─── Given data

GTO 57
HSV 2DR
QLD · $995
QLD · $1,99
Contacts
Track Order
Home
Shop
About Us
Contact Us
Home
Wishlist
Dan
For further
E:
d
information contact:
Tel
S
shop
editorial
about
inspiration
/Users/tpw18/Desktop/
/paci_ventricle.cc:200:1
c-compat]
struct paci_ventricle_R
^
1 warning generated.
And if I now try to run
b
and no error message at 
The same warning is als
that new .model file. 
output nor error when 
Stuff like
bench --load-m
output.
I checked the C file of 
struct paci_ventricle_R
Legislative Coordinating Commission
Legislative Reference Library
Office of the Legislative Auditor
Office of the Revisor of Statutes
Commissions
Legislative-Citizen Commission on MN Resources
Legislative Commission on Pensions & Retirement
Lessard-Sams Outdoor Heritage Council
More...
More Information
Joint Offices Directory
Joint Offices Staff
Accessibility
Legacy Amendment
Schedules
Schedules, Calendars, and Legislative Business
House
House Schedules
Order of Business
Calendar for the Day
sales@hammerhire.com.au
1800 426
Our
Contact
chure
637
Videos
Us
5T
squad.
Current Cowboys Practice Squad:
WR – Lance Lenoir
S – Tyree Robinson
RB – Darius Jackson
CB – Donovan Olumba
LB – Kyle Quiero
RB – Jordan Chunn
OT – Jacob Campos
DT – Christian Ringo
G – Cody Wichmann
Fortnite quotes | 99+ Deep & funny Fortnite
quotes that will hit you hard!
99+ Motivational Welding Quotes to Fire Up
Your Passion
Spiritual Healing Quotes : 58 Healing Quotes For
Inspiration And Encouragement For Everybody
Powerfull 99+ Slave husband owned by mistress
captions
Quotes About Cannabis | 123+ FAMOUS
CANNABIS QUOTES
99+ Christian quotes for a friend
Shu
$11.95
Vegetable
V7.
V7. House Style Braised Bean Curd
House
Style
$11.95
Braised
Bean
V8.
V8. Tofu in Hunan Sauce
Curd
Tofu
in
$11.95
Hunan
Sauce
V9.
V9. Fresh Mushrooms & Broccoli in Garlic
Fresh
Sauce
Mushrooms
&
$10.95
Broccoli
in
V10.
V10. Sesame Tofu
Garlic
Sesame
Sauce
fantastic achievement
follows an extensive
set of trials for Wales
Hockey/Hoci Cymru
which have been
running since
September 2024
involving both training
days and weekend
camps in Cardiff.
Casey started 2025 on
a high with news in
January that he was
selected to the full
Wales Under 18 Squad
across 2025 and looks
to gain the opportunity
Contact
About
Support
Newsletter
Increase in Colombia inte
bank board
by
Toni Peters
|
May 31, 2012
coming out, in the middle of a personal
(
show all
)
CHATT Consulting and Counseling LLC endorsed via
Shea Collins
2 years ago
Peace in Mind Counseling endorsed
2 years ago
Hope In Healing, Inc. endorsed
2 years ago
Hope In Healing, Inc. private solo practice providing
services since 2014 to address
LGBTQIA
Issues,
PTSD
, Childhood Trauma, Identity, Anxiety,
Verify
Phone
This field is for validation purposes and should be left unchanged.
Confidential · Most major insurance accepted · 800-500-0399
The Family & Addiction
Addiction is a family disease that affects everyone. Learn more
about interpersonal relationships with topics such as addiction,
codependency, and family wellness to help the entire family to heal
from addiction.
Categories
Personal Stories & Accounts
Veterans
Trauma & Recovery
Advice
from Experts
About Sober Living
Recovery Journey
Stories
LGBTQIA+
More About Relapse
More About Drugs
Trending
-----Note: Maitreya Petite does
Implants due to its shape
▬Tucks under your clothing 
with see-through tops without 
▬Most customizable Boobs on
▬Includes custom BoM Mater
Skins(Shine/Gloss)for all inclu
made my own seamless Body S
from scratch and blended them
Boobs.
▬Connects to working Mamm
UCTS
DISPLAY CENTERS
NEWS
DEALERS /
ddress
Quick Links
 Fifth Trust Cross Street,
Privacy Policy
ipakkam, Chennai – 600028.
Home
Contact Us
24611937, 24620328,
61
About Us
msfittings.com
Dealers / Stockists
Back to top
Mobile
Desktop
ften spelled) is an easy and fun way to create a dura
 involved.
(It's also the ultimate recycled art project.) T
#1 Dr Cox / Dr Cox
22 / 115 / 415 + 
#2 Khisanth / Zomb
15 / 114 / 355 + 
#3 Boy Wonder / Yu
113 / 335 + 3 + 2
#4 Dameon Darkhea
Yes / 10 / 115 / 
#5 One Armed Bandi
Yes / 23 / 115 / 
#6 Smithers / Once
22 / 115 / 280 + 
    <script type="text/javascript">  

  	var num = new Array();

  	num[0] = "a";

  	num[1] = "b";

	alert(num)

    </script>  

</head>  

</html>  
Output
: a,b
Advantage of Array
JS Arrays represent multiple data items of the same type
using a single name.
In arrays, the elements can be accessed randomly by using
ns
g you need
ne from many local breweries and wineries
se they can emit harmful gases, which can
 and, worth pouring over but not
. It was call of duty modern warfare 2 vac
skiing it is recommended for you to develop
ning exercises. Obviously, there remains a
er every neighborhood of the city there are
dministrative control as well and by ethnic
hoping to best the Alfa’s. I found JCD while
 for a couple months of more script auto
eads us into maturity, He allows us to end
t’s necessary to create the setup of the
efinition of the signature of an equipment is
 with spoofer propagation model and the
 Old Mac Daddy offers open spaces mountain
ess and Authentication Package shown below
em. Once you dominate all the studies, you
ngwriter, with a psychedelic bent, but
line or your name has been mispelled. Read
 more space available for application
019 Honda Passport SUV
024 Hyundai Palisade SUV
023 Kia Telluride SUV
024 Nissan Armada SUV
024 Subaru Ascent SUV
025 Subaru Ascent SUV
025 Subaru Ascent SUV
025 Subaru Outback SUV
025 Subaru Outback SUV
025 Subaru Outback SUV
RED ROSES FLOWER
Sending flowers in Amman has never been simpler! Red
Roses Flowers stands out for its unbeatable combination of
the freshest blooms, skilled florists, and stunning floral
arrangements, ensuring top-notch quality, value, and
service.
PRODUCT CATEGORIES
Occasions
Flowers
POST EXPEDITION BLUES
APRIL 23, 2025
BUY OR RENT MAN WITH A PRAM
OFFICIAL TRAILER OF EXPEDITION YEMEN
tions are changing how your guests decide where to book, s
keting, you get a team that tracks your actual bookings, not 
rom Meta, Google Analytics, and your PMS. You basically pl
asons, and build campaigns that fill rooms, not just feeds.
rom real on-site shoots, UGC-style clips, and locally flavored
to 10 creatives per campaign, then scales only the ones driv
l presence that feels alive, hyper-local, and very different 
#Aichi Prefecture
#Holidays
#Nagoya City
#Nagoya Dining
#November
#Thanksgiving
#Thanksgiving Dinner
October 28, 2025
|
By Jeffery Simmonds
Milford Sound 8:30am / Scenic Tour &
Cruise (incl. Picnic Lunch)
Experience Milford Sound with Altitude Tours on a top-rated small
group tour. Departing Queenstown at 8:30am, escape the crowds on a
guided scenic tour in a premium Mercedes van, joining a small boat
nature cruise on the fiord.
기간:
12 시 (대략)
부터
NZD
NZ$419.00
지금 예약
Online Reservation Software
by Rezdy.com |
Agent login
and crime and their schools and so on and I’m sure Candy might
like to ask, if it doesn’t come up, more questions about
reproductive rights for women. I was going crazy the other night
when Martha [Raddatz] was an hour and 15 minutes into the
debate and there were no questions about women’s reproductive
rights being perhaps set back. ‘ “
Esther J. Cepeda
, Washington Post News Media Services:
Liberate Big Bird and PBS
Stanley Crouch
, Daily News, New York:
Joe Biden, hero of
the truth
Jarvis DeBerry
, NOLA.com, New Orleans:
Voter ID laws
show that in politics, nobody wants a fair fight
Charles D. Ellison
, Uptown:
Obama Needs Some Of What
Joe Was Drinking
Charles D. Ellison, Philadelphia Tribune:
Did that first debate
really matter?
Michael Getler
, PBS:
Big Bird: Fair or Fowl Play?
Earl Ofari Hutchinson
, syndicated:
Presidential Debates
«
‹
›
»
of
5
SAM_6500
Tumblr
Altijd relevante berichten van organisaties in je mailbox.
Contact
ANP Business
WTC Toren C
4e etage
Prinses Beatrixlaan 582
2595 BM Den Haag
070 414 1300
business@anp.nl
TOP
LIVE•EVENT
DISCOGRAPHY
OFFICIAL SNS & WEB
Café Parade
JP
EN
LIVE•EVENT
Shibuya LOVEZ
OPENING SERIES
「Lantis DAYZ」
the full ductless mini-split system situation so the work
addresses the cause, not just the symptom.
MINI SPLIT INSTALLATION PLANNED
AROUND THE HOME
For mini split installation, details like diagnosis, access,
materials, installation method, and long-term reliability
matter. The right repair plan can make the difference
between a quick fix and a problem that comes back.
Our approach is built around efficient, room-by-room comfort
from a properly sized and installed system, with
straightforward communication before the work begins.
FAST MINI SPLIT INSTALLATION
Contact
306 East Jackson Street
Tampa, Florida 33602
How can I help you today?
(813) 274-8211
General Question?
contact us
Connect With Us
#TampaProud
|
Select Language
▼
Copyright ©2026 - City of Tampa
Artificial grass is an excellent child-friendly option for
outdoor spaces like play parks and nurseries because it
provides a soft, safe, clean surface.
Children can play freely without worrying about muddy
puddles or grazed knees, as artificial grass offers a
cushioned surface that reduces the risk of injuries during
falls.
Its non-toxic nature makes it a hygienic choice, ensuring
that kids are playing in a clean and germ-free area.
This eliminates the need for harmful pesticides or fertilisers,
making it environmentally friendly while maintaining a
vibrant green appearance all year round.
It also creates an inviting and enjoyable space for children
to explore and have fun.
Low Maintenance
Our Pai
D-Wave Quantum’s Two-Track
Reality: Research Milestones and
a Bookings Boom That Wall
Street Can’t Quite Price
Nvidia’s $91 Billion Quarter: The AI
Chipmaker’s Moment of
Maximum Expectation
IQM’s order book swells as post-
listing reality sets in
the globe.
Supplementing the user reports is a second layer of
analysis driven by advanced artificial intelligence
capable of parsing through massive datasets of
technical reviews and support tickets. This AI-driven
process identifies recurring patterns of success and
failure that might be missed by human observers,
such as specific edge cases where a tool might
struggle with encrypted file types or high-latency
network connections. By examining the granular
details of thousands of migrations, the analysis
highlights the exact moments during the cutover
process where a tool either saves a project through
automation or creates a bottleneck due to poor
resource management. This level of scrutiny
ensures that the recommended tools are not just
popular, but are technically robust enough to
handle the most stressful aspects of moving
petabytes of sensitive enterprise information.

──────

▸ **Work request**
Your task for the entries above: copy exactly the span starting with the line with "RB – Darius Jackson" and going on through the line with "CANNABIS QUOTES", both lines included, and nothing else.

▸ **Expected output**
RB – Darius Jackson
CB – Donovan Olumba
LB – Kyle Quiero
RB – Jordan Chunn
OT – Jacob Campos
DT – Christian Ringo
G – Cody Wichmann
Fortnite quotes | 99+ Deep & funny Fortnite
quotes that will hit you hard!
99+ Motivational Welding Quotes to Fire Up
Your Passion
Spiritual Healing Quotes : 58 Healing Quotes For
Inspiration And Encouragement For Everybody
Powerfull 99+ Slave husband owned by mistress
captions
Quotes About Cannabis | 123+ FAMOUS
CANNABIS QUOTES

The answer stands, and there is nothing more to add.